UNAMA said almost half of those it interviewed at NDS facilities experienced interrogation techniques that constituted torture. Of those in police facilities, more than a third of the 117 suspected insurgents or those believed to be assisting militants told UNAMA they had been subjected to torture or inhumane treatment.
Beyond physical mistreatment, which included sexual humiliation, many prisoners also said they had been held beyond the maximum duration allowed by law and denied family visits.
The United Nations said Afghanistan’s difficult security situation did not justify any mistreatment.
The intelligence agency said in an official response that “reference has been made to some issues that are not in conformity with work principles of the NDS,” and specifically rejected some allegations of mistreatment.
“Torture methods such as electric shock, threat of rape, twisting of sexual organs etc. are methods that are absolutely non-existent in the NDS,” an official government response said.
The statement suggested some insurgent prisoners might be making false claims to discredit the government. However it also said several officials had recently been dismissed or suspended, and the agency was “keen for reform and improvement in the field of interrogation.”

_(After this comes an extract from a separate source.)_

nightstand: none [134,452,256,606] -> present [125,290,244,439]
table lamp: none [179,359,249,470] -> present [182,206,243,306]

UNAMA said it had designed its study to take into account concerns from the Afghan authorities that detainees might give false accounts to discredit security agencies and further insurgent propaganda.
The Interior Ministry accepted there were cases of poor treatment of detainees in police custody, but said they were in the minority and it was committed to punishing violators and ensuring police were trained to protect human rights.
“It is evident … that the outcome of the report cannot be totally rejected/denied due to some existing problems,” it said.
The report follows a similar U.N. investigation into alleged torture that prompted NATOto halt transfers of prisoners to several southern Afghan jails in July.
Those findings raised questions about the capacity of Afghan security forces at a time when they are meant to be taking on greater security responsibilities ahead of a planned withdrawal of all foreign combat troops by the end of 2014.
The NATO-led International Security Assistance Force (ISAF) said it was made aware of UNAMA’s findings last month and has since helped the Afghan government develop a six-stage plan to tackle torture, which included inspections, monitoring, training in human rights protection, and formal certification procedures.
“Initiatives being implemented will help strengthen rule of law, continue to enhance government credibility, and limit the appeal of the insurgency,” ISAF said in a statement.